Bruno Cautrès : Quels que soient les scénarios testés aujourd'hui dans les sondages d’intention de vote (à moins d’un an de la présidentielle, ce qui doit quand même engager à une certaine prudence) on voit que François Hollande éprouve une vraie difficulté à s'imposer comme le candidat naturel de la gauche. Cela est vrai y compris parmi les sympathisants socialistes et cela est encore plus vrai au sein de l’ensemble des sympathisants de gauche. Dans la grande enquête électorale que réalise le CEVIPOF depuis l’automne dernier, on a récemment testé les probabilités de vote (qui ne sont pas la même chose que les intentions de vote, il s’agit ici de savoir quelle est la probabilité, sur une échelle de 0 à 10, que les répondants votent pour une personnalité politique si elle se présentait à la présidentielle de 2017) pour Jean-Luc Mélenchon (pour lequel nous avons également les intentions de vote) et pour Nicolas Hulot. On s’aperçoit alors que 11.4% de nos répondants déclarent avoir de fortes chances de voter pour Jean-Luc Mélenchon, un chiffre à peu près stable parmi ceux qui indiquent avoir voté pour François Hollande en 2012 (au premier tour). Dans le cas de Nicolas Hulot, ce sont 11.1% qui déclarent avec de fortes chances de voter pour lui mais près de 15% parmi ceux qui indiquent avoir voté Hollande au premier tour de 2012. On voit donc qu’en effet la candidature potentielle de Nicolas Hulot, par ailleurs assez soutenue parmi l’ensemble des électeurs de gauche, pourrait venir encore plus concurrencer François Hollande que la candidature déjà déclarée de J.L. Mélenchon. Quant à l’hypothèse d’une candidature Bayrou, elle va dépendre du résultat de la primaire de la droite et du centre, le président du Modem ne semblant vouloir se lancer dans la présidentielle qu’en cas de victoire de Nicolas Sarkozy à la primaire. Le pire scénario pour François Hollande serait d’être pris en tenaille entre une candidature Juppé à droite, Mélenchon sur sa gauche et Hulot sur sa droite et son cœur de cible, celui des électeurs de centre gauche. 

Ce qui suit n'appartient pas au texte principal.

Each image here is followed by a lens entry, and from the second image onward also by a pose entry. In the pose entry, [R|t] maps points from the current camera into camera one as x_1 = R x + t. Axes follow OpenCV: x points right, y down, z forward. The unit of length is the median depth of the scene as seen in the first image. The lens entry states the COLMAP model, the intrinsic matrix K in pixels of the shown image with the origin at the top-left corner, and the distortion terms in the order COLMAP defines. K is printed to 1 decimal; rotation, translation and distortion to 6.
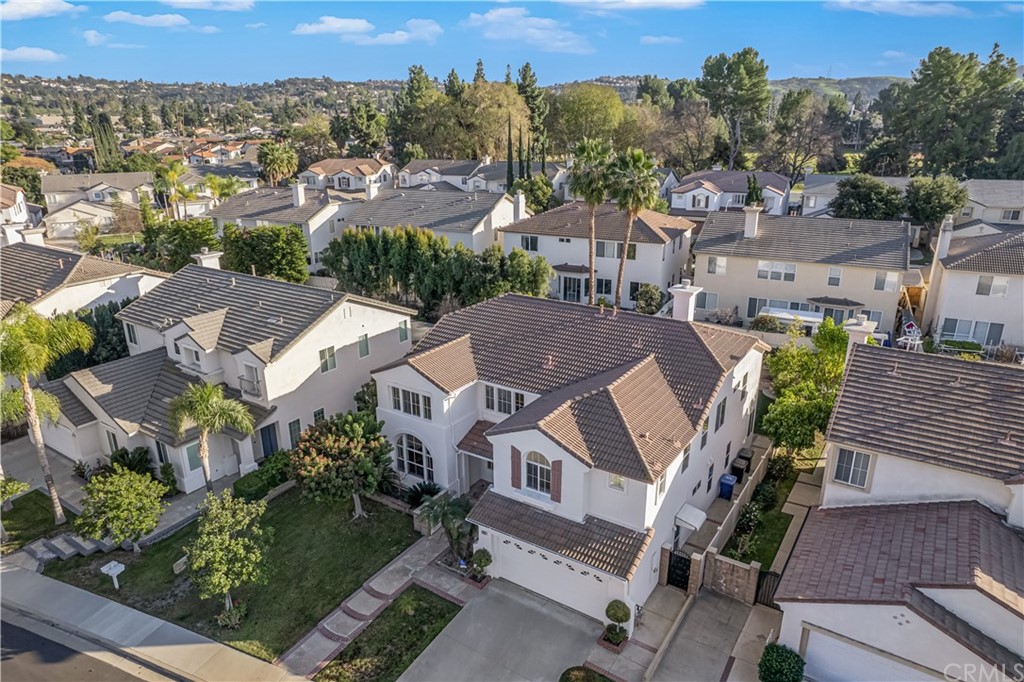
lens RADIAL K [[659.0, 0, 513.0], [0, 659.0, 342.6], [0, 0, 1]] dist [-0.036016, 0.037989]
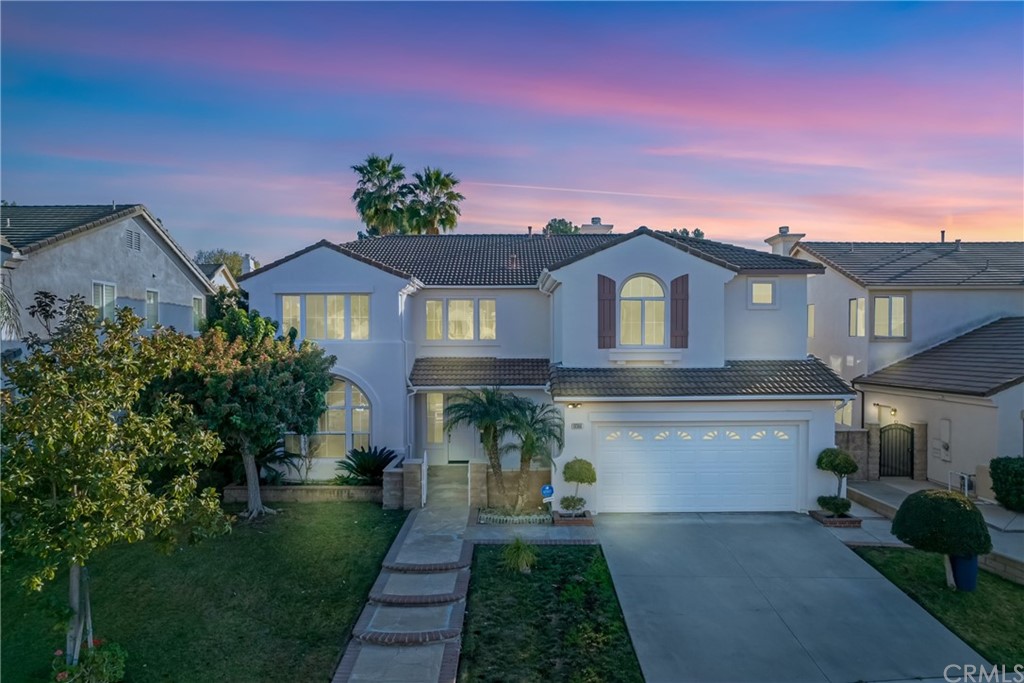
lens RADIAL K [[659.0, 0, 518.3], [0, 659.0, 345.2], [0, 0, 1]] dist [-0.036016, 0.037989]
pose [[0.831431, -0.003463, 0.555617, -0.196152], [0.177356, 0.949324, -0.259480, 0.173389], [-0.526561, 0.314282, 0.789911, 0.259549]]
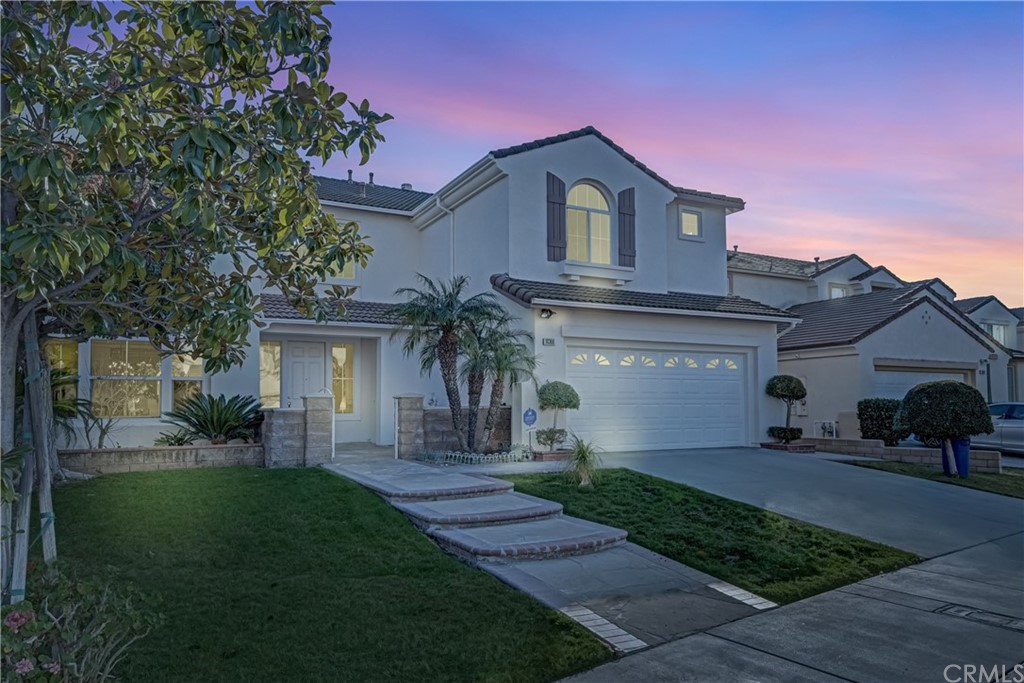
lens RADIAL K [[697.6, 0, 522.5], [0, 697.6, 367.6], [0, 0, 1]] dist [0.004853, -0.000224]
pose [[0.474771, 0.048649, 0.878764, -0.231383], [0.286159, 0.935687, -0.206404, 0.192038], [-0.832289, 0.349460, 0.430316, 0.384393]]
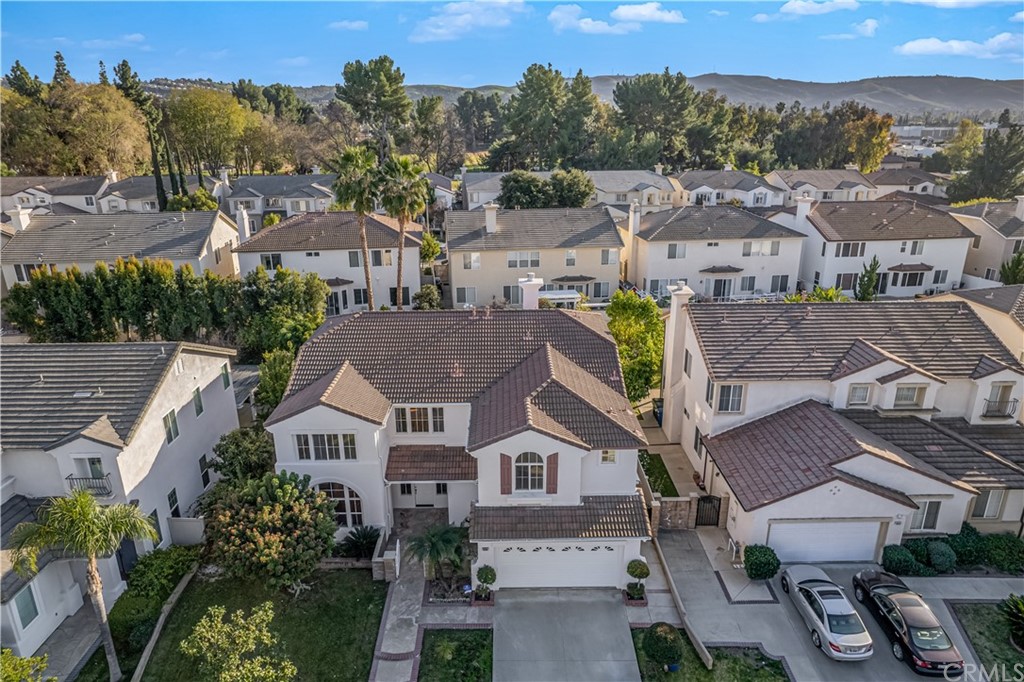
lens RADIAL K [[659.0, 0, 511.9], [0, 659.0, 343.4], [0, 0, 1]] dist [-0.036016, 0.037989]
pose [[0.828978, -0.180451, 0.529371, -0.225741], [0.183431, 0.981886, 0.047458, -0.023899], [-0.528346, 0.057762, 0.847062, 0.063815]]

Un tel scénario pourrait-il pousser François Hollande à souhaiter une candidature d'Alain Juppé, celle-ci étant susceptible d'éviter une candidature du président du Modem ? Nicolas Sarkozy serait-il le "meilleur ennemi" de François Hollande ?

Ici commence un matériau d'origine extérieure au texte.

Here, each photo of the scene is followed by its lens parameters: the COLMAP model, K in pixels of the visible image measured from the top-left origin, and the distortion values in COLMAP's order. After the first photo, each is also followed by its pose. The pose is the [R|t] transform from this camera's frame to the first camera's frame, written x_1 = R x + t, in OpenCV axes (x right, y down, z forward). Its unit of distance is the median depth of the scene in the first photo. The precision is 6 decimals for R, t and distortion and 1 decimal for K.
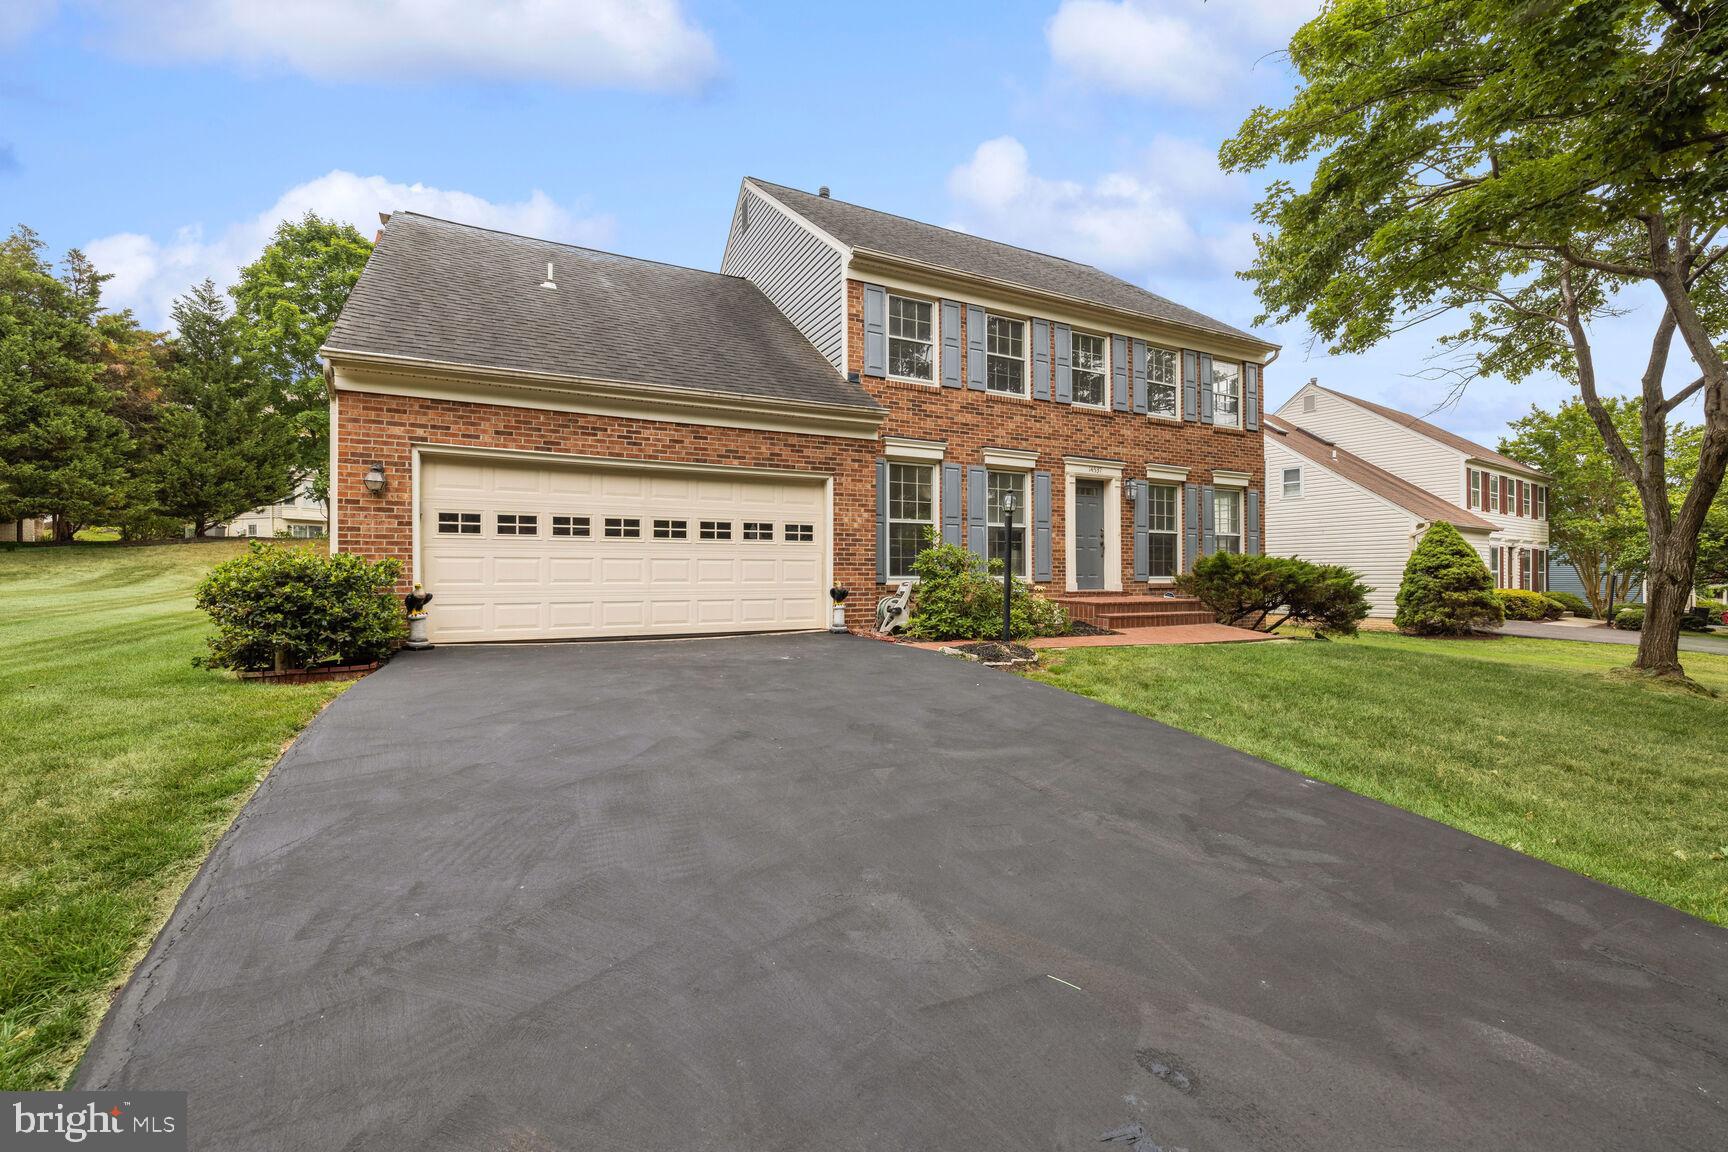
lens RADIAL K [[721.1, 0, 864.0], [0, 721.1, 576.0], [0, 0, 1]] dist [0.002405, -0.000034]
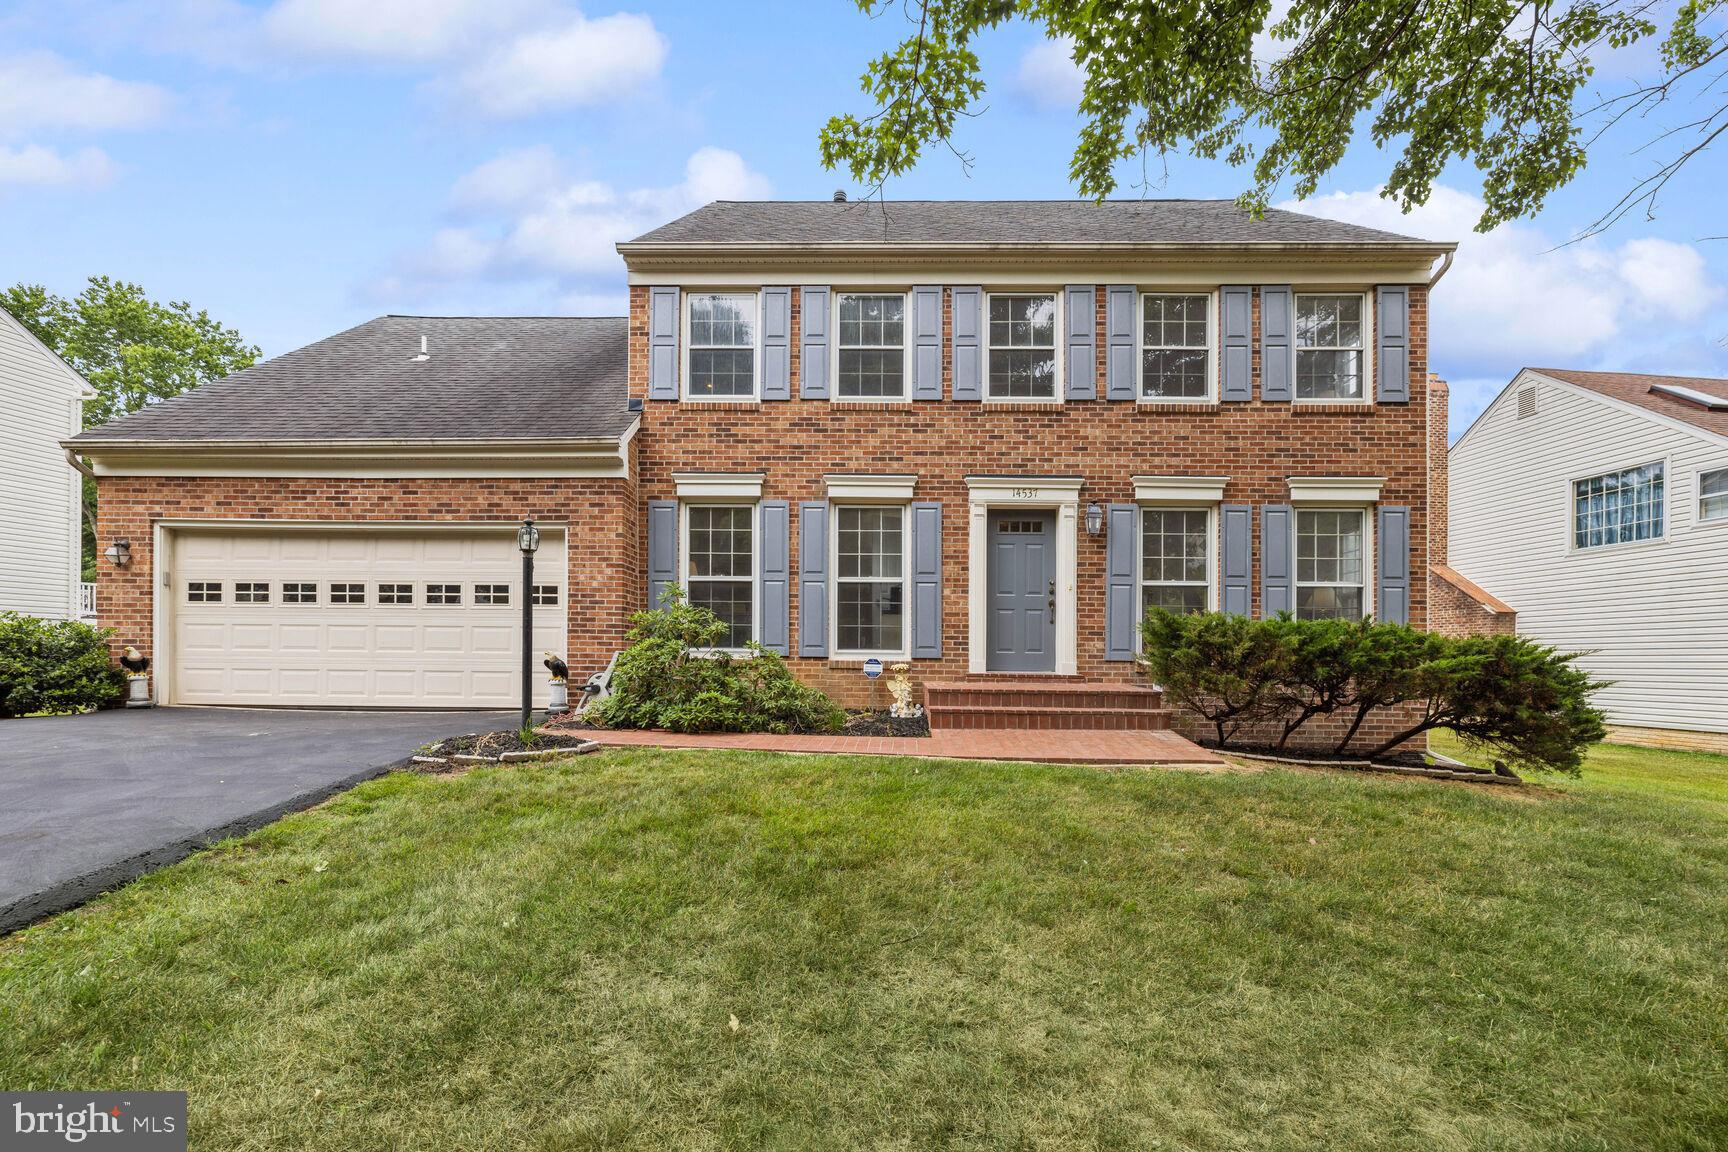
lens RADIAL K [[793.4, 0, 866.1], [0, 793.4, 648.9], [0, 0, 1]] dist [0.005121, -0.000800]
pose [[0.878908, 0.009964, -0.476887, 0.703702], [-0.011667, 0.999932, -0.000608, -0.000351], [0.476848, 0.006098, 0.878965, 0.363007]]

Je pense que le meilleur scénario pour François Hollande serait celui d’une candidature Sarkozy, les électeurs du centre et du centre-droit se rabattant alors sur la candidature Bayrou. Cela laisserait espérer à F. Hollande de pouvoir se présenter en candidat de rassemblement de la gauche. Dans ce cas de figure (division des candidatures de droite et de centre-droit, tensions entre François Bayrou et Nicolas Sarkozy pendant la campagne), François Hollande pourrait en effet espérer re-souder la gauche autour de lui; mais encore faudrait-il qu’il soit en mesure d’être présent au second tour, une hypothèse qui, au jour d'aujourd'hui, apparaît considérablement fragilisée. Si finalement Nicolas Hulot n’était pas, dans cette configuration, candidat cela permettrait éventuellement à François Hollande d’essayer de rassembler plus encore plus large à gauche dès le premier tour. Mais même dans ce cas de figure, la gauche qui aujourd'hui exprime tout son mécontentement à propos de la loi El Khomri, irait davantage porter ses votes sur J.L. Mélenchon.

N’oublions néanmoins jamais deux éléments essentiels à propos de la présidentielle de 2017. Tout d’abord, c’est une élection à deux tours : il n’est pas mauvais, dans ce cas, d’avoir pour François Hollande une concurrence à gauche au premier tour (par exemple Jean-Luc Mélenchon) et qui, au bout du compte, appellerait à voter Hollande au second tour. Un second élément doit être également rappelé : il est assez probable que Marine Le Pen sera qualifiée pour le second tour de la présidentielle et cela implique que le plus dur, pour des candidatures comme celles de F. Hollande ou N. Sarkozy, est tout simplement de se qualifier pour le second tour…

Peut-on envisager un scénario dans lequel François Hollande se retrouverait pris en tenailles entre Jean-Luc Mélenchon et François Bayrou, voire même Nicolas Hulot ? Quelle stratégie pourrait-il alors envisager pour y faire face ?

Il est évident que plus François Hollande sera concurrencé sur sa gauche et sa droite à la fois et plus il lui sera difficile d’apparaître comme le « leader » de son camp et comme ayant une vocation naturelle à en être le représentant au second tout. La ligne qu’il a choisi d’incarner, celle d’une gauche explicitement réformiste, social-libérale, nécessite pour qu’il puisse se qualifier au second tour qu’il dispose à la fois du soutien des électeurs de centre-gauche, du centre et d’une partie de la gauche. Car il  ne pourra pas rejouer le match de 2012 sur le thème de « mon ennemi c’est le monde de la finance » et subira des pertes, sans doute importantes à gauche. Les candidatures Bayrou et Hulot, qui plus est si elles étaient présentes en même temps, éloigneraient ce scénario et rendraient la qualification de F. Hollande pour le second tour encore plus difficile, voire improbable.